Input data:
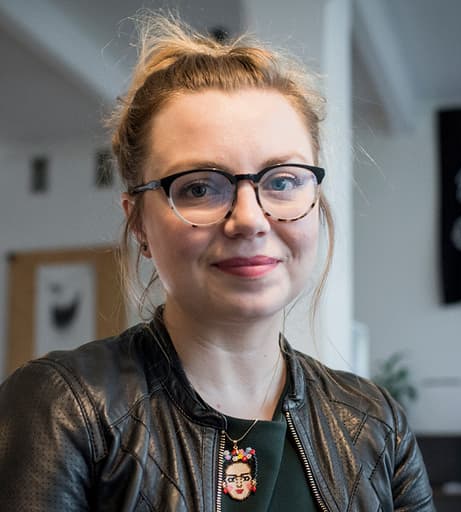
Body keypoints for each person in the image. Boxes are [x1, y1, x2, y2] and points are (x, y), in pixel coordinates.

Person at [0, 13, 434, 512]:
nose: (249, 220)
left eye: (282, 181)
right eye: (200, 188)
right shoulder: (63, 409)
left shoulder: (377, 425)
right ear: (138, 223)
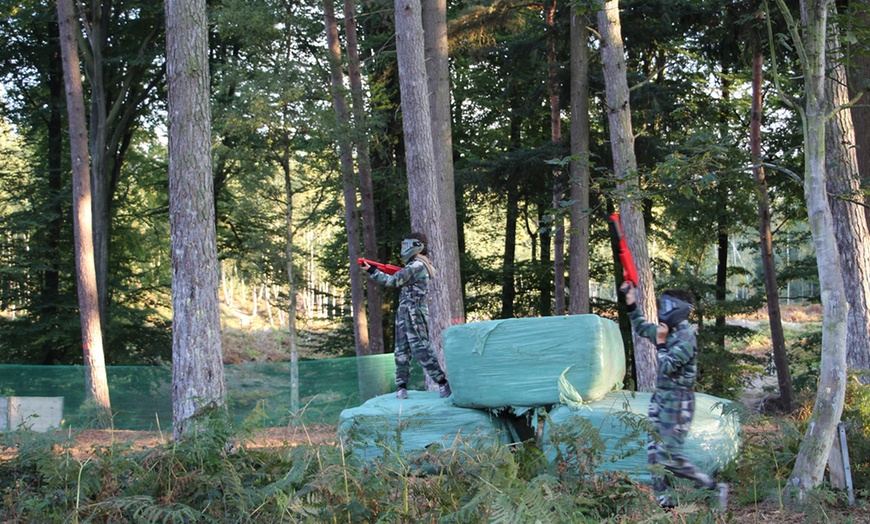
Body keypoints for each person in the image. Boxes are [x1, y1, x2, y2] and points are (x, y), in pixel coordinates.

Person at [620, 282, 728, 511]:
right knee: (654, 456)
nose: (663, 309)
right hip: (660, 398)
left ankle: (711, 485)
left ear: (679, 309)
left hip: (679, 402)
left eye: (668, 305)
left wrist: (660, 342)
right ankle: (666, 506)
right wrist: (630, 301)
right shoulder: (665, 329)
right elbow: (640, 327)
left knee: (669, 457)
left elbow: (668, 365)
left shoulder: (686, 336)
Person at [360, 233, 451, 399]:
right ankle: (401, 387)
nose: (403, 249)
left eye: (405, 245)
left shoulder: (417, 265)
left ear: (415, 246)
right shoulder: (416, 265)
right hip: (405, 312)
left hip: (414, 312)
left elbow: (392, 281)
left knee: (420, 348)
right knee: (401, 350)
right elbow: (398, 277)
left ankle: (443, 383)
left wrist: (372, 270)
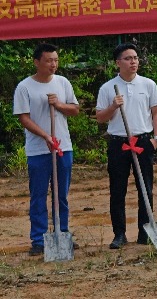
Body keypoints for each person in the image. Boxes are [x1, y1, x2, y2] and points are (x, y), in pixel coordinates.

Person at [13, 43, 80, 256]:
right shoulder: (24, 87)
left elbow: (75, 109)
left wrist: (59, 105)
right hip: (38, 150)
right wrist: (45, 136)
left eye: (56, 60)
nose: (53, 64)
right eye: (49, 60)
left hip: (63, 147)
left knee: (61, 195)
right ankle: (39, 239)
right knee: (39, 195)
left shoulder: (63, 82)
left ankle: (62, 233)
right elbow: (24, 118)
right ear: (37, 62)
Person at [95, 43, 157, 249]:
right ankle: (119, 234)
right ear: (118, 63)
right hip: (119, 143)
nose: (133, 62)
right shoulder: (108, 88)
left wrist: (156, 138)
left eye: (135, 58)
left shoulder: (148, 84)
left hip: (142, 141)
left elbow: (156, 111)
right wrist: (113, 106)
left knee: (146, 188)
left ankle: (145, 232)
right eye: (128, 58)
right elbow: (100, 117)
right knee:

Work to be completed:
Could you write out, word for word, the lines from the one containing "left shoulder: (417, 265)" through the last line of the records, leaving out the pictures?

Solution to this task:
left shoulder: (417, 265)
left ear: (415, 246)
right shoulder: (416, 265)
right hip: (405, 312)
left hip: (414, 312)
left elbow: (392, 281)
left knee: (420, 348)
right knee: (401, 350)
right elbow: (398, 277)
left ankle: (443, 383)
left wrist: (372, 270)
Body keypoints for each person in the image. Boxes are [x1, y1, x2, y2] and points are (x, y), in pixel coordinates.

Person at [13, 43, 80, 256]:
right shoulder: (24, 87)
left elbow: (75, 109)
left wrist: (59, 105)
right hip: (38, 150)
right wrist: (45, 136)
left eye: (56, 60)
nose: (53, 64)
right eye: (49, 60)
left hip: (63, 147)
left knee: (61, 195)
right ankle: (39, 239)
right knee: (39, 195)
left shoulder: (63, 82)
left ankle: (62, 233)
right elbow: (24, 118)
right ear: (37, 62)
Person at [95, 43, 157, 249]:
right ankle: (119, 234)
right ear: (118, 63)
right hip: (119, 143)
nose: (133, 62)
right shoulder: (108, 88)
left wrist: (156, 138)
left eye: (135, 58)
left shoulder: (148, 84)
left hip: (142, 141)
left elbow: (156, 111)
right wrist: (113, 106)
left knee: (146, 188)
left ankle: (145, 232)
right eye: (128, 58)
right elbow: (100, 117)
right knee:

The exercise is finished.